(Editoriale pubblicato sul settimanale “Pagina99” del 6 Dicembre 2014)

  

I cani antidroga fiutano gli stupefacenti perché sono in crisi d’astinenza.

I poliziotti sono esperti di arti marziali e tecniche di autodifesa. 

Siete tutti estremisti.

È  arrivata la  Polizia in assetto antisommossa.

Che ci vuole a immobilizzare un ubriaco? 

È partita una carica “di alleggerimento”.

Le volanti hanno i motori elaborati.

Le notti e gli straordinari ve li pagano il doppio.

Anche Pasolini stava coi poliziotti.

Tagliano lo stipendio a tutti, ma agli sbirri lo aumentano per tenerli buoni.

I poliziotti non vengono mai condannati. E se li condannano, non perdono mai il lavoro.

In Polizia basta un diploma per fare carriera.

Quando si mettono il casco è il segnale che stanno per caricare.

Si sono tolti il casco per solidarizzare coi manifestanti.

I poliziotti annunciano lo sciopero.

Si chiamano celerini.

L’avvocato ai poliziotti glielo paga lo Stato.

 

Sono in Polizia da diciotto anni e da diciotto anni sento queste frasi. Da cittadini come da politici, sui social network come sui giornali.

Eppure nessuna di queste frasi è vera.

Lo spazio per le elucubrazioni è grande, perché di Polizia si parla poco e con poca cognizione di causa, spesso scadendo nel grottesco dibattito tra chi sta “pro” o “contro” la Polizia, come se la Polizia non fosse interesse di tutta la collettività.

Noi poliziotti viviamo un momento di confusione e abbandono.

La confusione di chi, ogni giorno, diventa valvola di sfogo di tanti problemi diversi: crisi economica, vertenze di lavoro, problematiche ambientali, tensioni razziali, rabbia verso i politici. In questo contesto noi operiamo senza regole chiare, senza strumenti idonei e protocolli dintervento definiti e, purtroppo, è facile scaricare le responsabilità verso l’operatore che si trova a lavorare in strada, piuttosto che su chi riveste ruoli dirigenziali e politici.

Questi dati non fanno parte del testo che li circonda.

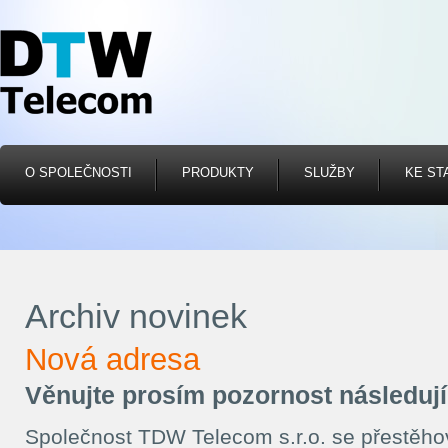
O SPOLEČNOSTI
PRODUKTY
SLUŽBY
KE ST
Archiv novinek
Nová adresa
Věnujte prosím pozornost následují
Společnost TDW Telecom s.r.o. se přestěho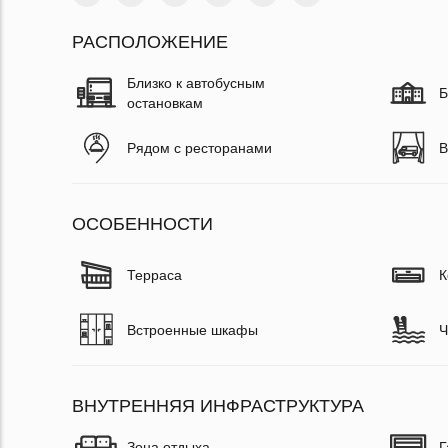
РАСПОЛОЖЕНИЕ
Близко к автобусным
Б
остановкам
Рядом с ресторанами
В
ОСОБЕННОСТИ
Терраса
К
Встроенные шкафы
Ч
ВНУТРЕННЯЯ ИНФРАСТРУКТУРА
Зона отдыха
Г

Ci viene richiesta una professionalità che la nostra stessa Amministrazione mortifica con tagli alle risorse, mancanza di formazione, blocchi stipendiali e di carriera, smantellamento dei presidi locali, politiche concorsuali assurde, mezzi di servizio trascurati, caserme fatiscenti. Passando per quella militarizzazione del percorso di ingresso in Polizia di cui Pagina99 ha scritto nella sua inchiesta.

Serve un dialogo ampio e immediato che parta dalla politica e coinvolga le parti sindacali per affrontare problemi ormai ineludibili, prima che il senso di abbandono di chi indossa una divisa porti a pericolose chiusure corporative.

Prima di solcare una nuova e insopportabile distanza tra chi difende e chi dev’essere difeso.